"""

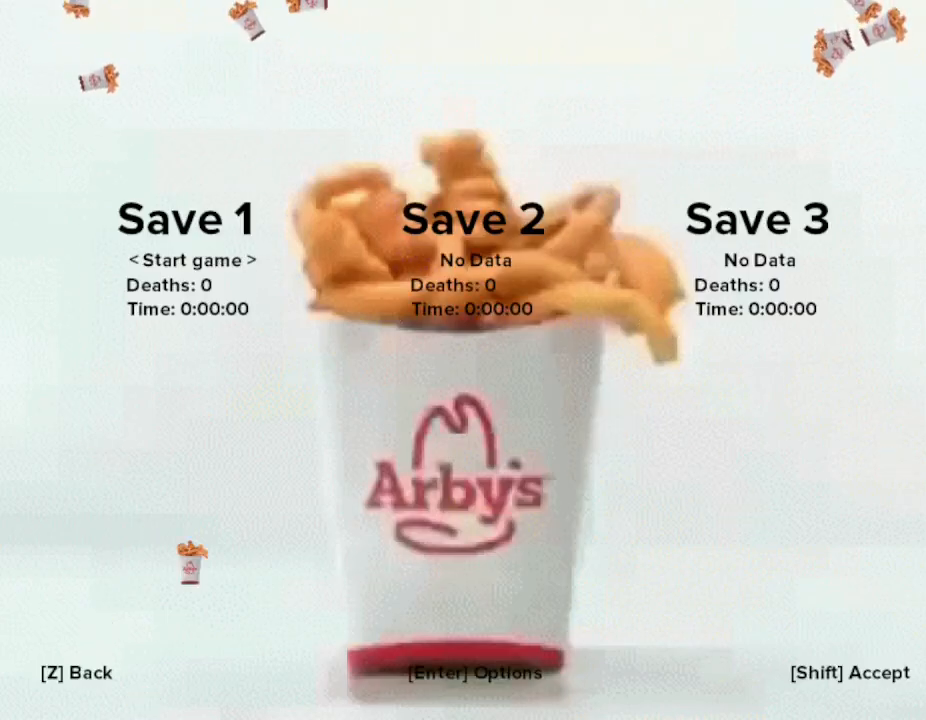
{"keys": [], "events": [[400, "right", "down"], [500, "right", "up"]]}
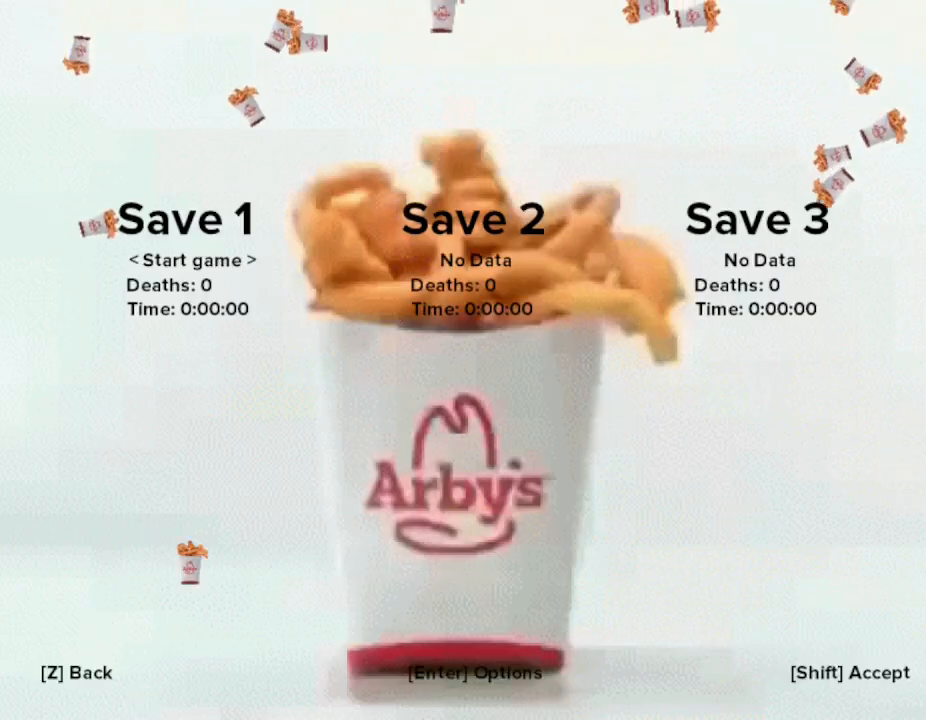
{"keys": [], "events": [[283, "left", "down"], [383, "left", "up"]]}
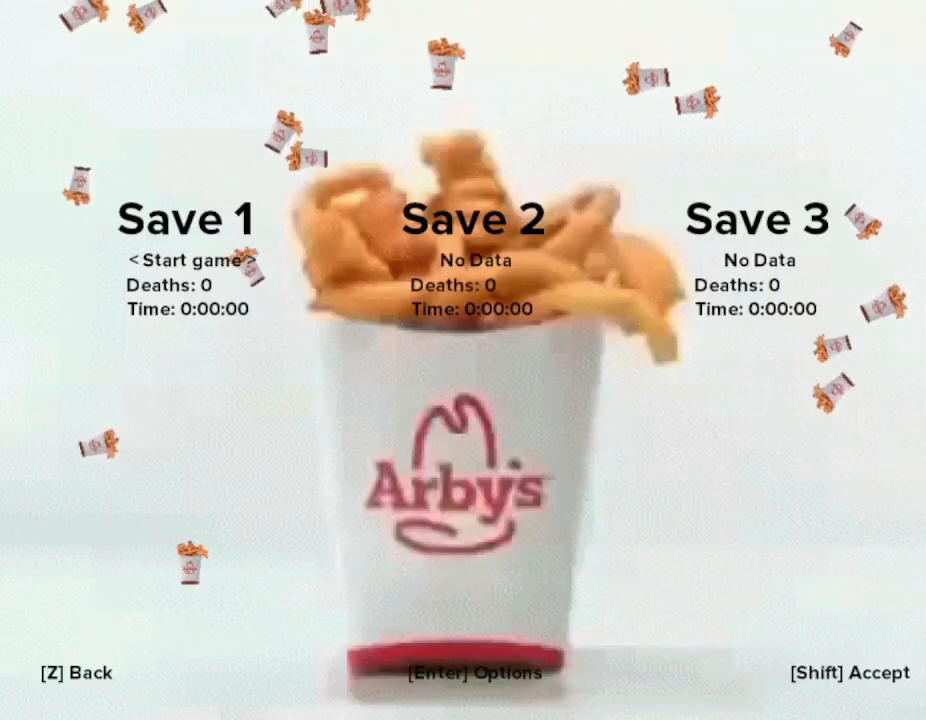
{"keys": [], "events": [[100, "lup", "down"], [167, "lup", "up"]]}
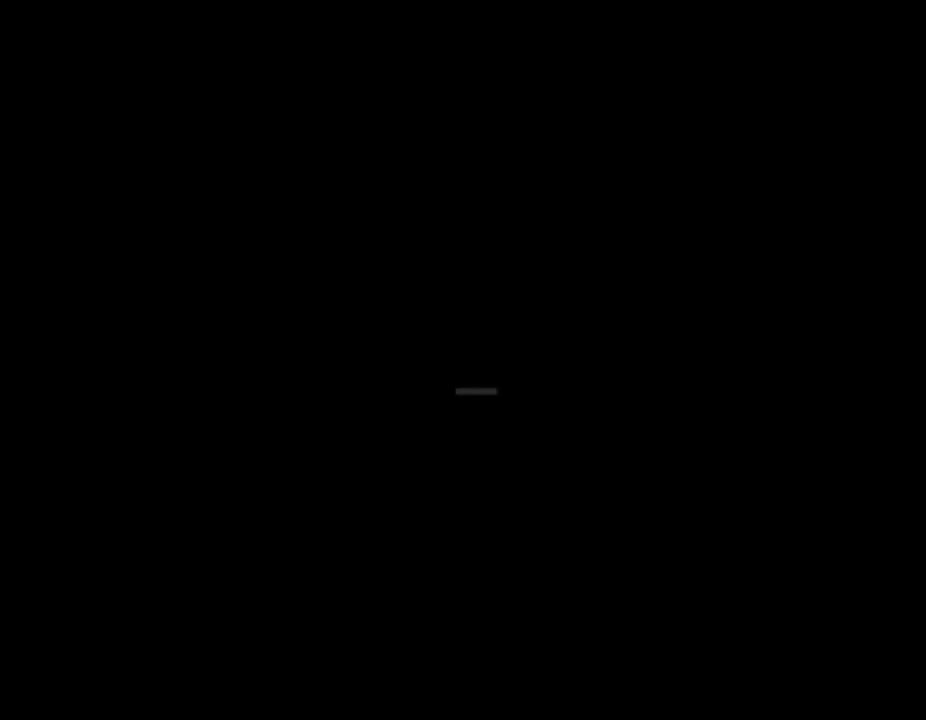
{"keys": [], "events": []}
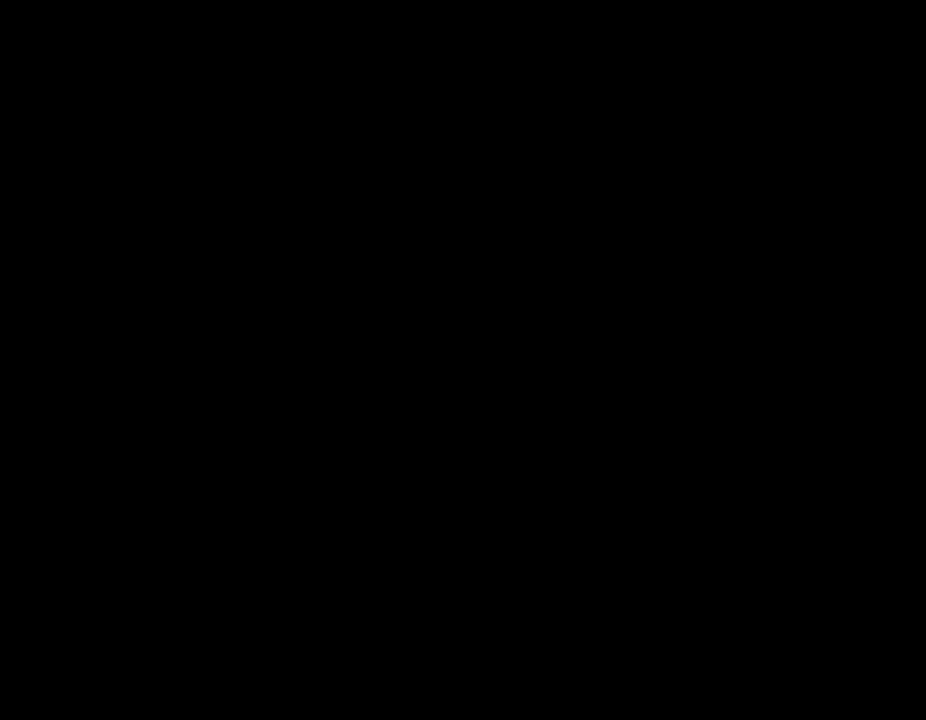
{"keys": [], "events": []}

"""

EXERCISE REQUIREMENTS >> Please reproduce every record exactly, leaving the pictures out.

EXERCISE RESULT >>
{"keys": [], "events": [[400, "right", "down"], [500, "right", "up"]]}
{"keys": [], "events": [[283, "left", "down"], [383, "left", "up"]]}
{"keys": [], "events": [[100, "lup", "down"], [167, "lup", "up"]]}
{"keys": [], "events": []}
{"keys": [], "events": []}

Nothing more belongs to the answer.